Alors que peut-il se passer si nous n'atteignons pas ces objectifs ?

La réponse est simple. L'Etat dispose d'un levier puissant pour faire pression sur les collectivités : la Taxe Générale sur les Activités Polluantes (TGAP).En effet, si les objectifs ne sont pas atteints, cette TGAP peut doubler, voire tripler très vite ! A ce jour, nous payons 20 € par tonne enfouie de TGAP soit 100 000 € (5 000 tonnes de déchets sont enfouies).

A cela se rajoute le coût du traitement hors TGAP, qui lui aussi augmente en raison des contraintes environnementales qui sont imposées et évoluent régulièrement et donc des surcoûts que cela entraine.

Au delà des ces contraintes et obligations légales et ou réglementaires, nous constatons tous les jours que nos bacs pour déchets non recyclables contiennent au moins 60 % de déchets qui ne doivent pas y être : gravats, déchets verts, petits électroménagers, encombrants, cartons (tout cela doit aller en déchetteries) et encore du verre, des emballages recyclables ou fermentescibles.

Lors de nos rencontres régulières avec les producteurs de déchets (Vous ! Nous !) , tout le monde trouve que cela coute très cher « les poubelles ». Pour autant, nous ne faisons pas l’effort de trier, alors que le coût du non tri s'élève aujourd'hui à 200 000 € par an que l'on jette dans un grand trou au centre d'enfouissement.

Face à ce contexte un peu tendu, quelle réponse peut apporter la collectivité ? Plusieurs élus de votre territoire, accompagnés des agents du service environnement sont allés à la rencontre de collectivités qui ont instauré cette redevance incitative. Fort est de constater qu'aujourd'huielles ont d'ores et déjà atteint les objectifs et affichent donc une maîtrise des coûts.

Ceci ne signifie pas pour autant que le coût global du service va baisser.

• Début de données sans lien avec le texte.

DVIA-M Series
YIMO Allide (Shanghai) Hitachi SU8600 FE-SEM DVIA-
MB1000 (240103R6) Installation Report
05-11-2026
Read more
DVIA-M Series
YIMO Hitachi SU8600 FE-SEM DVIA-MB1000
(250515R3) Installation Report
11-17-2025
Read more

La mise en place d'une redevance incitative demande un investissement dans le matériel qui va permettre d'identifier tous les producteurs de déchets.

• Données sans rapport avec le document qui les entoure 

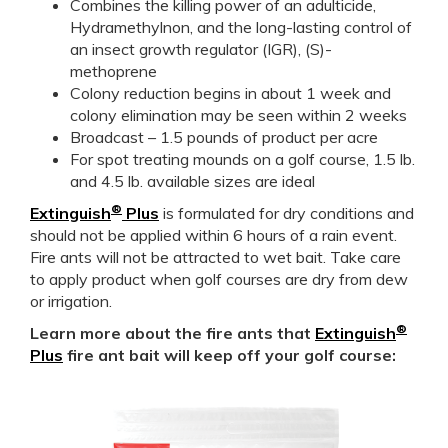
Combines the killing power of an adulticide,
Hydramethylnon, and the long-lasting control of
an insect growth regulator (IGR), (S)-
methoprene
Colony reduction begins in about 1 week and
colony elimination may be seen within 2 weeks
Broadcast – 1.5 pounds of product per acre
For spot treating mounds on a golf course, 1.5 lb.
and 4.5 lb. available sizes are ideal
®
Extinguish
Plus
is formulated for dry conditions and
should not be applied within 6 hours of a rain event.
Fire ants will not be attracted to wet bait. Take care
to apply product when golf courses are dry from dew
or irrigation.
®
Learn more about the fire ants that
Extinguish
Plus
fire ant bait will keep off your golf course:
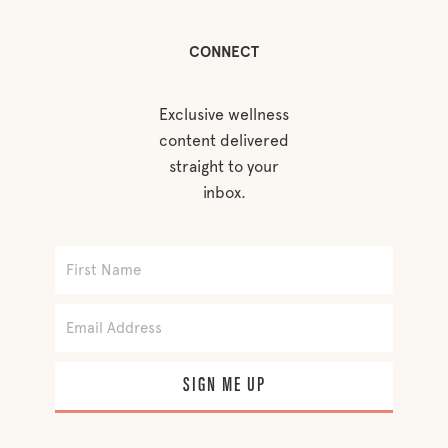
CONNECT
Exclusive wellness
content delivered
straight to your
inbox.
SIGN ME UP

Les bacs actuels seront remplacés par des cuves semi enterrées ou des contenants aériens munis d'un tambour et du système d'identification avec badge.

Concrètement, le passage en redevance incitative va se traduire par une facture que chaque producteur de déchets recevra à son domicile, exactement comme la facture d'eau ou d'électricité.

Sur cette facture figurera deux éléments, une part fixe qui correspondra au coût de fonctionnement du service et que chaque producteur de déchets paiera et une part variable qui sera proportionnelle au volume de déchets qui sera déposé.

La facturation ne se fera pas en fonction du poids mais du volume des déchets et seuls les déchets de la poubelle noire seront pris en compte dans la part variable (le tri sélectif et les accès en déchetterie seront gratuits pour les particuliers).

Au cours des semaines et des mois à venir, la collectivité va beaucoup communiquer sur les raisons et les enjeux de ce changement. Nous aurons plusieurs occasions de venir vers vous pour vous expliquer comment cela va fonctionner, mais d'ores et déjà, nous sommes disponibles pour répondre à vos questions.